:: BRIEF A ::
Translate this sentence from the excerpt on schizophrenia microglia into Spanish: "To follow functional maturation of the neurons in co-cultures, we used multi-electrode array (MEA) to detect neural activity and synchronicity."
:: BRIEF B ::
Return the portion of the excerpt on schizophrenia microglia between "Other neurotransmitter genes, such" and "patients with SCZ.", inclusive.
:: BRIEF C ::
Carry the excerpt on schizophrenia microglia further, picking up after its final sentence.

:: DOCUMENT SECTION ::
-------------------------

Other neurotransmitter genes, such as kainate receptor GRIK2 and GABA-receptor GABRA2 were expressed only in low level, but were significantly downregulated in ST and HT compared to CTRL iMGLs (ST GRIK2 p = 0.0012; ST GABRA2 p = 0.0035, and HT GABRA2 p = 0.0045). Even though no microglial complement pathway genes (C1Q and C3) were expressed differently in ST or HT iMGLs (Supplementary Fig. 5), the reduction in neurotrophic factors and neurotransmitter expression suggests reduced potential for synaptic remodeling in microglia from patients with SCZ.

In order to investigate if the reduction in neurotrophic factor expressions in iMGLs from patients with SCZ leads to altered neuronal activity, we designed a tri-culture system with doxycycline-inducible Neurogenin 2 (NGN2)-expressing hiPSC-cortical neurons, rat astrocytes and iMGLs (Fig. 3c). Astrocyte, neuron, and microglial survival were verified by stainings with cell-type specific markers in 30 and 60 days old co-cultures (Fig. 3d and Supplementary Fig. 6). To follow functional maturation of the neurons in co-cultures, we used multi-electrode array (MEA) to detect neural activity and synchronicity. We were able to reliably detect network-level activity after 4 weeks in co-culture and follow it until 8 weeks (Fig. 3e and Supplementary Fig. 7). First, we tested how adding iMGLs changes neural firing by comparing co-cultures without iMGLs with two CTRL line iMGL co-cultures. Including iMGLs into co-culture system significantly reduced neural activity at 6- and 7-week time points (reduced number of spikes p = 0.021 and p = 0.01, lower weighted mean firing rate p = 0.015 and p = 0.029, Tukey’s multiple comparisons test) and the activity significantly increased by time in co-cultures without microglia (number of spikes 4 vs. 6 weeks p = 0.011, and mean firing rate 4 vs. 6 p = 0.01; Dunnett’s multiple comparisons test; Fig. 3f). On the other hand, Network IBI (inter-network burst interval) coefficient of variation for network burst rhythmicity and Synchrony index for spiking synchronicity were lower in iMGL containing co-cultures than without iMGLs (Network IBI coefficient of variation 4 weeks p = 0.022) and these measures increased over time until no differences were detectable between the co-cultures at later time points (Network IBI coefficient of variation 4 vs. 8 weeks p = 0.006, Synchrony index 4 vs. 6 weeks p = 0.013, 4 vs. 8 weeks p = 0.015). Additional data from burst and network burst metrics are collected in Supplementary Fig. 8. Thus, NGN2 neurons were firing less with iMGL co-cultures and it took longer for them to establish mature network-level activity.

-------------------------

:: DATASET ::
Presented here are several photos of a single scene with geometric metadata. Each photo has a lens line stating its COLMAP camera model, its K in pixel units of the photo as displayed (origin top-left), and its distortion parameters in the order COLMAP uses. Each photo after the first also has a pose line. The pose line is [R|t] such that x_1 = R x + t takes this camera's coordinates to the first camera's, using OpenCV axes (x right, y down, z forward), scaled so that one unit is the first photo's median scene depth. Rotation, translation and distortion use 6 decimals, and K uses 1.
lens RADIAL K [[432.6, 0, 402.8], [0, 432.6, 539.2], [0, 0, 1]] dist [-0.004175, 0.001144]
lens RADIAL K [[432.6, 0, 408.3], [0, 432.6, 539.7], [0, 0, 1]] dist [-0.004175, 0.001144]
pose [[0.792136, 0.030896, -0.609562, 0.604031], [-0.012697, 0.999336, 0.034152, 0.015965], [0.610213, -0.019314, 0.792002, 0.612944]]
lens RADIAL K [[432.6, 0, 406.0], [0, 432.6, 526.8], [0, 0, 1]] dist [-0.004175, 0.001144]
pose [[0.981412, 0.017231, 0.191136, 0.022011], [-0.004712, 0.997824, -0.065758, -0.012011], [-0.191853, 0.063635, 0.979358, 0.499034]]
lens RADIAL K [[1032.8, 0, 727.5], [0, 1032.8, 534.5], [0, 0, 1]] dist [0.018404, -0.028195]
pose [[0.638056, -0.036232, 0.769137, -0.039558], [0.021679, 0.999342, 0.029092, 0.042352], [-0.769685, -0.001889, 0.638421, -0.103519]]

-------------------------

:: RESPONSE A ::
Para seguir la maduración funcional de las neuronas en los cocultivos, utilizamos una matriz de multielectrodos (MEA) para detectar la actividad y la sincronía neuronales.

:: RESPONSE B ::
Other neurotransmitter genes, such as kainate receptor GRIK2 and GABA-receptor GABRA2 were expressed only in low level, but were significantly downregulated in ST and HT compared to CTRL iMGLs (ST GRIK2 p = 0.0012; ST GABRA2 p = 0.0035, and HT GABRA2 p = 0.0045). Even though no microglial complement pathway genes (C1Q and C3) were expressed differently in ST or HT iMGLs (Supplementary Fig. 5), the reduction in neurotrophic factors and neurotransmitter expression suggests reduced potential for synaptic remodeling in microglia from patients with SCZ.

:: RESPONSE C ::
Next, we compared the co-cultures with three female CTRL, ST or HT iMGL lines (Fig. 3g and Supplementary Fig. 9). Overall, there were no differences in neural spiking activity (number of spikes, weighted mean firing rate and ISI (inter-spike interval) coefficient of variation) between neurons co-cultured with CTRL, HT, and ST-derived iMGLs. The number of bursts was not altered either, but the burst duration was significantly increased in HT vs. CTRL iMGL co-cultures at 4-week time point (p = 0.037), and between 4 and 8 weeks in CTRL iMGLs (p = 0.017), but not in ST or HT iMGL co-cultures. Mean ISI within bursts significantly decreased over time in CTRL iMGLs indicating increased spiking within bursts (in CTRLs 4 vs. 5 weeks p = 0.047, 4 vs. 6 weeks p = 0.025, 4 vs. 8 weeks p = 0.002). The only significant difference between ST iMGL co-cultures compared with CTRL or HT co-cultures was an increase between ST and CTRL iMGLs in Network IBI coefficient of variation at the 4-week time point (p = 0.033). This indicates greater irregularity in neuronal network bursting in ST iMGL containing cultures. No significant changes were detected in ST iMGL co-culture neural network activity compared to the 4-week time point, but bursting in CTRL and HT iMGL co-cultures slightly improved over time. ST iMGL cultures gave more mature firing earlier than CTRL and HT co-cultures, but we did not see changes in ST iMGLs over time. However, before 4 weeks of age only a small number of electrodes per well showed activity, hence it was not reliable to use earlier time point. We conclude that even though the electrophysiological properties of NGN neurons were slightly differentially affected by ST, HT and control iMGLs, the iMGL co-culture system did not produce clear evidence for the impact of ST iMGLs on neuronal activity.

Global downregulation of genes was associated with increased risk to develop SCZ and upregulation of MHC region to clinical manifestation of SCZ

We further examined comprehensively the DEGs between the study groups (Fig. 4a). While the ST twins differed significantly from the HT twins only by 2 DEGs (adj.p < 0.05, abs log2FC > 1), we found more expression changes related to clinical illness (ST vs. CTRL, 456 DEGs) than increased risk to develop SCZ (HT vs. CTRL, 123 DEGs) (Supplementary Data file 13). Most of the SCZ-related gene expression changes were reductions, as 77.4% of the DEGs in ST vs. CTRL and 99.2% in HT vs. CTRL were downregulated. These comparisons overlapped by 66 DEGs, which is 53.7% of altered expression changes in the HT vs. CTRL comparison and 14.5% in the ST vs. CTRL comparison (Fig. 4b).

Fig. 4: iMGL expression profile and pathway analysis.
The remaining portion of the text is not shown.